—Inutile, répondit le cavalier, si vous le permettez, je descendrai ici, un soldat gardera mon cheval.
—Comme il vous plaira, señor.
Le cavalier mit pied à terre et jeta la bride au sergent, qui s'en empara en attendant qu'un soldat le vînt remplacer.
—Maintenant, capitaine, reprit l'étranger, si vous voulez mettre le comble à votre complaisance en me servant de guide et me conduisant vous-même auprès de la personne qui m'attend, je suis à vos ordres.
—C'est moi qui suis aux vôtres, señor, répondit l'officier et puisque vous le désirez j'aurai l'honneur de vous conduire.
Ils entrèrent alors dans le palais, laissant derrière eux le sergent et les deux factionnaires en proie à la plus grande surprise.
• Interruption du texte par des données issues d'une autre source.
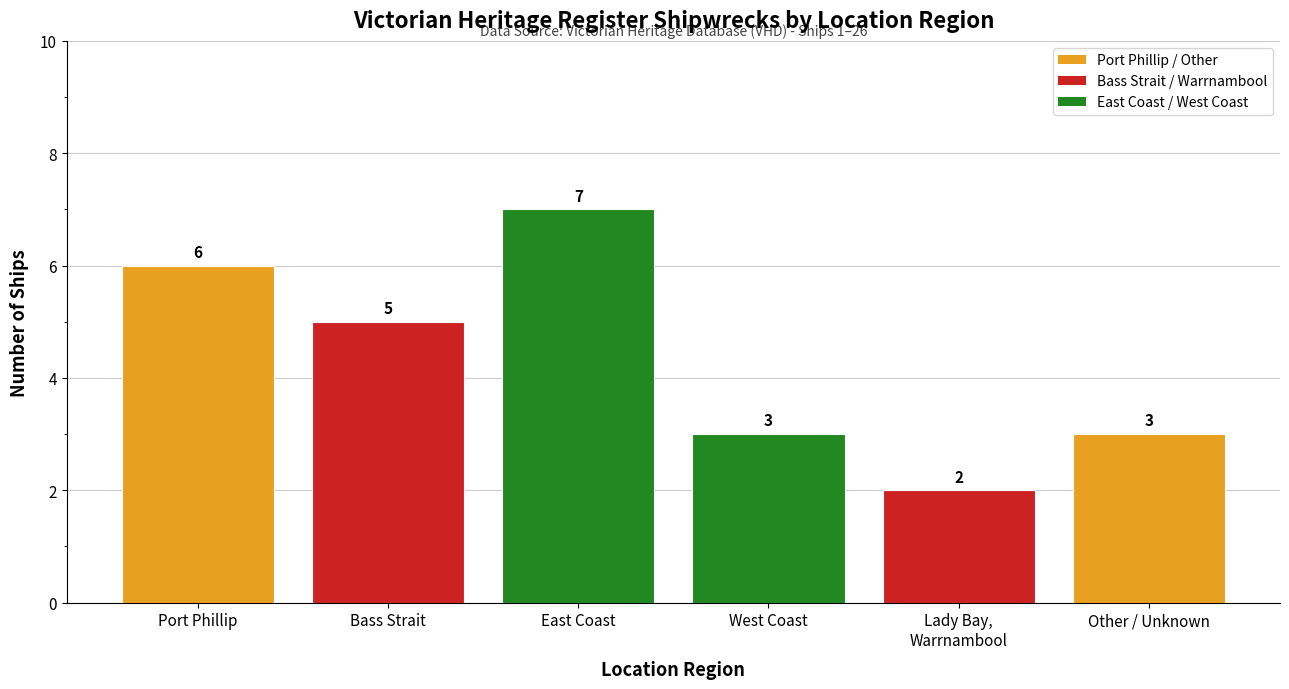

Reading left to right, list all the values displayed in this chart.

6	5	7	3	2	3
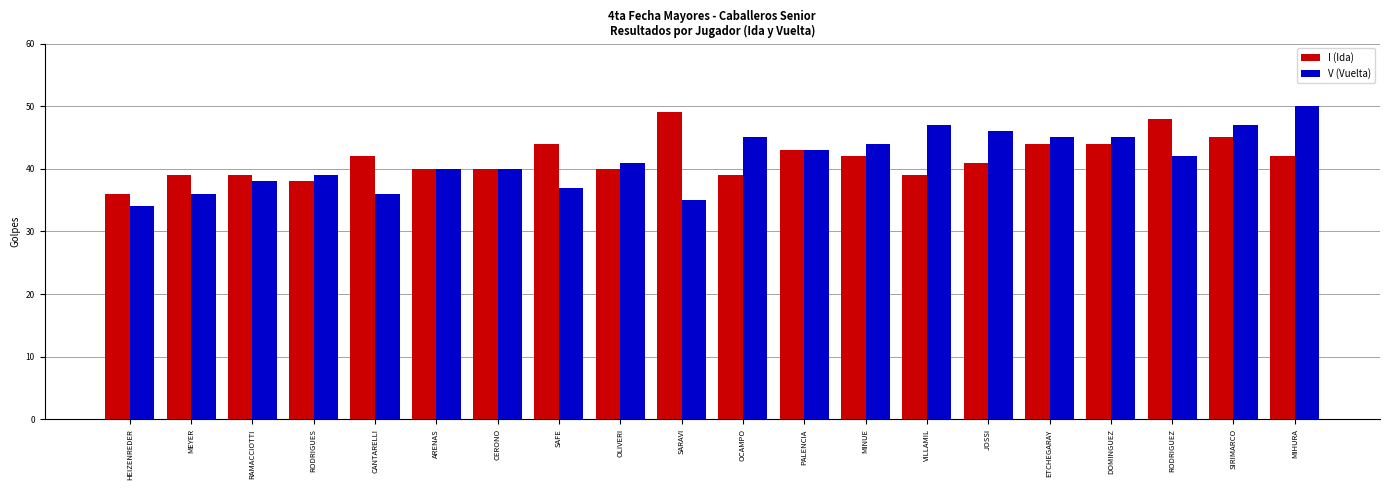

What is the greatest value displayed?

50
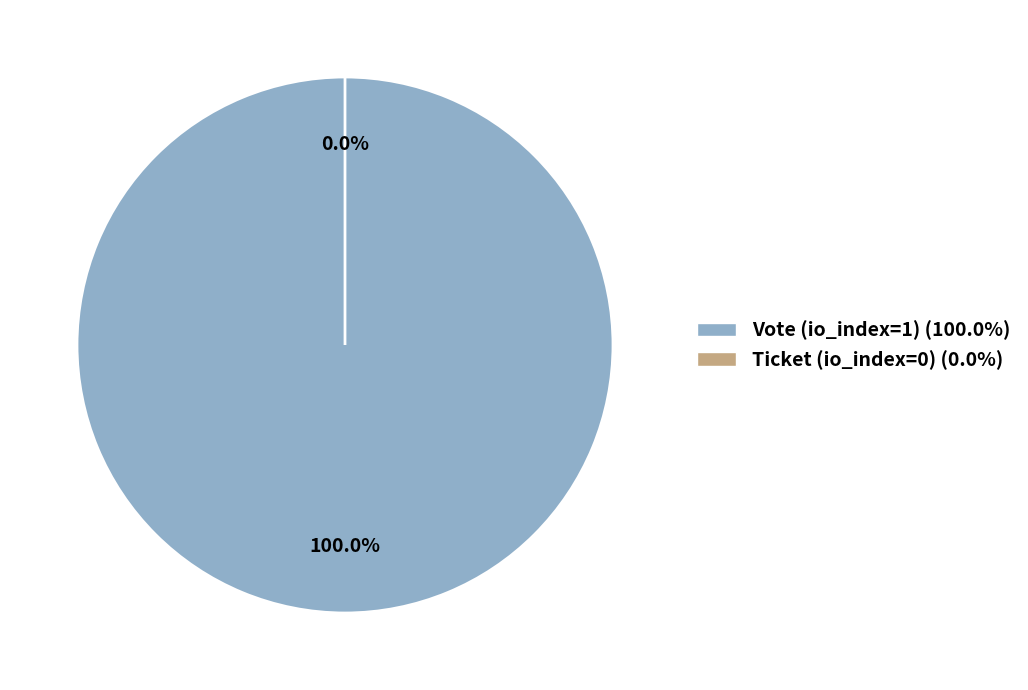

How many slices are in this pie chart?

2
Précédé par le capitaine, le cavalier traversa plusieurs pièces qui malgré l'heure matinale de la journée étaient déjà encombrées, non de visiteurs, mais d'officiers de tous grades, de sénateurs et de conseillers de la cour suprême qui semblaient avoir passé la nuit au palais.
Une grande agitation régnait dans les groupes où se trouvaient confondus des militaires, des membres du clergé et des représentants du haut commerce; on parlait avec une certaine vivacité, bien qu'à voix basse; l'expression générale des physionomies était sombre et soucieuse.
Les deux hommes atteignirent enfin la porte d'un cabinet gardé par deux sentinelles; un huissier, la chaîne d'argent au cou, marchait lentement de long en large; à la vue des deux hommes, il s'approcha vivement d'eux.
—Vous êtes arrivé, señor, dit le capitaine.